Незаменимых нет – часто говорили и говорят у нас. Нет, не согласен! Евстигнеев незаменим, неповторим! И вообще, ведь каждый человек (а значит, и актер) индивидуален и неповторим, как отпечаток пальца. А Евстигнеев еще был и уникален. Казалось, что вдохновение не покидало его никогда. Он всегда умел создавать вокруг себя театр блестящими актерскими открытиями: и на репетиции, и в компании, и в быту. Он всегда, даже на съемке, искал зрителя-партнера – без обратной связи он не мог жить и работать. Ему казалось, что если он не сумел на репетиции найти что-то новое, интересное, то не стоит и репетировать. Ему всегда хотелось побеждать: в бильярд ли он играет (не уйдет, пока не выиграет) или на рыбалке – он желал во что бы то ни стало поймать рыбешку (пусть маленькую, но поймать, и тут же ее отпустить обратно в воду).

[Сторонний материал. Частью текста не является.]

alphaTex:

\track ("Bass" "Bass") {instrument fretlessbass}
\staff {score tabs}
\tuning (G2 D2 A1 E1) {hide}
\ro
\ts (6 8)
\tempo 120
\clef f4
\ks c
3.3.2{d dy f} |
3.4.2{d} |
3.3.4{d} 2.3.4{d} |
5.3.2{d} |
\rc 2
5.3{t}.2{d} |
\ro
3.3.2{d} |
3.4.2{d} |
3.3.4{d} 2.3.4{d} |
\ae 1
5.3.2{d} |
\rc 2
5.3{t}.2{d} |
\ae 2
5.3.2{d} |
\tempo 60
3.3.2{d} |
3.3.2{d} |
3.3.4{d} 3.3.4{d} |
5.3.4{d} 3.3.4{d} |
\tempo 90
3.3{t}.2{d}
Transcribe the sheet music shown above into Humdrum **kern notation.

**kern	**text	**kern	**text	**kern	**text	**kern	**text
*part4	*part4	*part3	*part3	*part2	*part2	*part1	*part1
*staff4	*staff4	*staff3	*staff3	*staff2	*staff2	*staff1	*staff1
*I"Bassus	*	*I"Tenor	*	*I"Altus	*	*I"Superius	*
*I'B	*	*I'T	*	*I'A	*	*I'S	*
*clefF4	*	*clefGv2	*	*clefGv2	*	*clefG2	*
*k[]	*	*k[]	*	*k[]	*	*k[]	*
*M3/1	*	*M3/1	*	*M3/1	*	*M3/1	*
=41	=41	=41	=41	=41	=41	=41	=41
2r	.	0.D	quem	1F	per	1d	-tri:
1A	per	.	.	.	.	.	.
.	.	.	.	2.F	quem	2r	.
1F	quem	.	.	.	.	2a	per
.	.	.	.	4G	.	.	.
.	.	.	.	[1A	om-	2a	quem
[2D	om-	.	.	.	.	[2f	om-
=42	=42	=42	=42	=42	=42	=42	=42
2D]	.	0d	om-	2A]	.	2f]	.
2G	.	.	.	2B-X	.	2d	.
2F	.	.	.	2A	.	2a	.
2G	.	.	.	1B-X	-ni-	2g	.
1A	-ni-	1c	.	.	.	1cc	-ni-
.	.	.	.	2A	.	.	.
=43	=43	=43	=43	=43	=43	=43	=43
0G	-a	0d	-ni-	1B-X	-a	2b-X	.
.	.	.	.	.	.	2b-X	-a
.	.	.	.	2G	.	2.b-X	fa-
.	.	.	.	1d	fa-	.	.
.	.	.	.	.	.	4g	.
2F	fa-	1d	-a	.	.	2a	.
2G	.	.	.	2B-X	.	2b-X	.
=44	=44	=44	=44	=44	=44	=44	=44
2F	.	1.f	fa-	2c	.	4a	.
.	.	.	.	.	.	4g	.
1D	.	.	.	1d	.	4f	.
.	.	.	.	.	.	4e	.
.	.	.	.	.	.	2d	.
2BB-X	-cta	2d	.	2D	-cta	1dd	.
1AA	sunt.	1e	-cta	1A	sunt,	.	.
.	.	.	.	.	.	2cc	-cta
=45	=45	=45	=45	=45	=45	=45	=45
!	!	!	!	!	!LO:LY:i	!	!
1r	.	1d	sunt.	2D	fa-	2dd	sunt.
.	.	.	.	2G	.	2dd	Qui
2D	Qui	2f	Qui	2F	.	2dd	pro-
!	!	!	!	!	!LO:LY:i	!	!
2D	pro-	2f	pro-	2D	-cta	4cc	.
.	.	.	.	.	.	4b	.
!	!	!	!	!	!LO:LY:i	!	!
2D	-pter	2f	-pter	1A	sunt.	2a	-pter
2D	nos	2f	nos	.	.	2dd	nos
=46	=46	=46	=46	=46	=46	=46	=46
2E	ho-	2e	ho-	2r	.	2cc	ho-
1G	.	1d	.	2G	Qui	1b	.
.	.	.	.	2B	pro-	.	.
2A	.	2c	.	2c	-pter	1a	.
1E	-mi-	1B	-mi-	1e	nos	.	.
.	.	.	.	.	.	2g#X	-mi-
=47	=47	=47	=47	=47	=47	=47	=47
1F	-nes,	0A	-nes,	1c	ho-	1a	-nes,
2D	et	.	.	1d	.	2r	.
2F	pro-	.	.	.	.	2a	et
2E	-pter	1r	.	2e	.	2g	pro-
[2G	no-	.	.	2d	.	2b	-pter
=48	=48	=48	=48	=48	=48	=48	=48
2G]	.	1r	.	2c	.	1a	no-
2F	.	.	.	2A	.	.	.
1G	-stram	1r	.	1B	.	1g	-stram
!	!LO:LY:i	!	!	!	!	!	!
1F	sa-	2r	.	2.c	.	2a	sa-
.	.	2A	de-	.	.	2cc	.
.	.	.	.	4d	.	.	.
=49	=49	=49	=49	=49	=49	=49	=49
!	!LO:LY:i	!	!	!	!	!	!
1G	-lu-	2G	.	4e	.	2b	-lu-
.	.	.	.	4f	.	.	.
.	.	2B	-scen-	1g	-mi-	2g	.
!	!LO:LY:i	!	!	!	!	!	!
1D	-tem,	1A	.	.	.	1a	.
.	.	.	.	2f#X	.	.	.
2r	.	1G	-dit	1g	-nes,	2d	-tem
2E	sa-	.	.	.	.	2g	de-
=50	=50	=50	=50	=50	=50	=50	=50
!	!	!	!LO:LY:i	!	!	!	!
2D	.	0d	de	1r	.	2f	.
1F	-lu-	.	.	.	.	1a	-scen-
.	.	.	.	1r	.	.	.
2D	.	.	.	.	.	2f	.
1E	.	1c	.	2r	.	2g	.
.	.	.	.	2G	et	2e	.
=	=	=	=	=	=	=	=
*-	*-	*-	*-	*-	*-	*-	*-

Прост он был только с виду, а по душе, по огромному таланту – неисчерпаемая глубина. Я часто вспоминаю его замечательную роль Чебутыкина в «Трех сестрах», которую он очень любил. Там есть сцена, в которой пьяный доктор разоблачает себя и окружающую фальшь. Он с такой мукой произносил: «Третьего дня разговор в клубе: говорят – Шекспир, Вольтер… Я не читал, совсем не читал, а на лице показал, будто читал. И другие тоже, как я. Пошлость, низость!» Это было очень личное место, евстигнеевское, замечательно сыгранное к тому же – он там и смеялся, и плакал одновременно. Он и в жизни был очень искренним, совестливым, не любил ничего показушного и справедливо, без скидок оценивал окружающих.
А в роли Соломахина в пьесе А. Гельмана «Заседание парткома» он замечательно умел молчать. Тот, кто его хорошо знал, мог бы понять его отношение и без монолога – так он был выразителен. Евстигнеев мечтал о совсем молчаливой роли, без текста. Наверное, для этого нужен гениальный драматург, но он-то сумел бы это сделать, как никто другой… «Если я молчу, то зритель должен понимать, о чем я молчу», – говорил он.